*WORK TO COMPLETE:*
Extract the source text from each of the records below and reproduce every line without any change.

[Source data]
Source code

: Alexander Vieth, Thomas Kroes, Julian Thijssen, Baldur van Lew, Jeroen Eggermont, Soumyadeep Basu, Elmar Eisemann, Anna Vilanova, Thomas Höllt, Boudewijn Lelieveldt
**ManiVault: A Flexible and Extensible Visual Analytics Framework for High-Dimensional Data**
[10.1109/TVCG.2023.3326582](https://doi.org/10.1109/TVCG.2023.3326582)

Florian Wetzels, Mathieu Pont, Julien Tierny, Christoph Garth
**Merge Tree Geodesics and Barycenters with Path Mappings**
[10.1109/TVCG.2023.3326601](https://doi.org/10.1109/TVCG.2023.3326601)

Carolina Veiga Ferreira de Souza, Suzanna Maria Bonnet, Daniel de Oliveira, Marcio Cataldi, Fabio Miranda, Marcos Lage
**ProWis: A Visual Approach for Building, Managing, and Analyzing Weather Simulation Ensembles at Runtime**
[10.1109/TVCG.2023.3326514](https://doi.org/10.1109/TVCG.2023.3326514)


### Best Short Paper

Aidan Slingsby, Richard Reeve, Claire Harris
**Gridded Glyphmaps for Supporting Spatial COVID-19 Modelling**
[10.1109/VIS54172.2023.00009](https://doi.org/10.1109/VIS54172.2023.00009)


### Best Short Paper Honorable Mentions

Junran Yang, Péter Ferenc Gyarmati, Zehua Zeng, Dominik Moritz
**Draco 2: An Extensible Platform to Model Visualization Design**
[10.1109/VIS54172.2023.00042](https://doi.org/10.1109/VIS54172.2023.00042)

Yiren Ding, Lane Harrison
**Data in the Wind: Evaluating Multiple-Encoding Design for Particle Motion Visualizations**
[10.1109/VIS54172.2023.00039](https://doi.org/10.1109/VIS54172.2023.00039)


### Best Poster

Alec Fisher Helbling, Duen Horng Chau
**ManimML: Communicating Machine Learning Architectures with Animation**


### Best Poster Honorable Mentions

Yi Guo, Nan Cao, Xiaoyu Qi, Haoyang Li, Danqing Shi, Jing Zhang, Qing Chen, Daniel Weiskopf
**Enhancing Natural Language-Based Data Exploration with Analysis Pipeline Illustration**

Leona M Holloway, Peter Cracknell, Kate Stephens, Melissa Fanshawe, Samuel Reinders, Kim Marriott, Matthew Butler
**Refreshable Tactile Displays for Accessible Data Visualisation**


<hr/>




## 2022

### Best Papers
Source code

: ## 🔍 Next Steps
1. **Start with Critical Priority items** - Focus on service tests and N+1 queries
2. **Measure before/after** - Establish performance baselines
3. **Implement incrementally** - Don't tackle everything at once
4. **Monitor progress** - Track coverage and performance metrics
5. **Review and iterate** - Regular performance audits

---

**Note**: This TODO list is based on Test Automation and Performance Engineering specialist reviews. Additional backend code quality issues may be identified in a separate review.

*WRITTEN REPLY:*
Source code

: Alexander Vieth, Thomas Kroes, Julian Thijssen, Baldur van Lew, Jeroen Eggermont, Soumyadeep Basu, Elmar Eisemann, Anna Vilanova, Thomas Höllt, Boudewijn Lelieveldt
**ManiVault: A Flexible and Extensible Visual Analytics Framework for High-Dimensional Data**
[10.1109/TVCG.2023.3326582](https://doi.org/10.1109/TVCG.2023.3326582)

Florian Wetzels, Mathieu Pont, Julien Tierny, Christoph Garth
**Merge Tree Geodesics and Barycenters with Path Mappings**
[10.1109/TVCG.2023.3326601](https://doi.org/10.1109/TVCG.2023.3326601)

Carolina Veiga Ferreira de Souza, Suzanna Maria Bonnet, Daniel de Oliveira, Marcio Cataldi, Fabio Miranda, Marcos Lage
**ProWis: A Visual Approach for Building, Managing, and Analyzing Weather Simulation Ensembles at Runtime**
[10.1109/TVCG.2023.3326514](https://doi.org/10.1109/TVCG.2023.3326514)


### Best Short Paper

Aidan Slingsby, Richard Reeve, Claire Harris
**Gridded Glyphmaps for Supporting Spatial COVID-19 Modelling**
[10.1109/VIS54172.2023.00009](https://doi.org/10.1109/VIS54172.2023.00009)


### Best Short Paper Honorable Mentions

Junran Yang, Péter Ferenc Gyarmati, Zehua Zeng, Dominik Moritz
**Draco 2: An Extensible Platform to Model Visualization Design**
[10.1109/VIS54172.2023.00042](https://doi.org/10.1109/VIS54172.2023.00042)

Yiren Ding, Lane Harrison
**Data in the Wind: Evaluating Multiple-Encoding Design for Particle Motion Visualizations**
[10.1109/VIS54172.2023.00039](https://doi.org/10.1109/VIS54172.2023.00039)


### Best Poster

Alec Fisher Helbling, Duen Horng Chau
**ManimML: Communicating Machine Learning Architectures with Animation**


### Best Poster Honorable Mentions

Yi Guo, Nan Cao, Xiaoyu Qi, Haoyang Li, Danqing Shi, Jing Zhang, Qing Chen, Daniel Weiskopf
**Enhancing Natural Language-Based Data Exploration with Analysis Pipeline Illustration**

Leona M Holloway, Peter Cracknell, Kate Stephens, Melissa Fanshawe, Samuel Reinders, Kim Marriott, Matthew Butler
**Refreshable Tactile Displays for Accessible Data Visualisation**


<hr/>




## 2022

### Best Papers
Source code

: ## 🔍 Next Steps
1. **Start with Critical Priority items** - Focus on service tests and N+1 queries
2. **Measure before/after** - Establish performance baselines
3. **Implement incrementally** - Don't tackle everything at once
4. **Monitor progress** - Track coverage and performance metrics
5. **Review and iterate** - Regular performance audits

---

**Note**: This TODO list is based on Test Automation and Performance Engineering specialist reviews. Additional backend code quality issues may be identified in a separate review.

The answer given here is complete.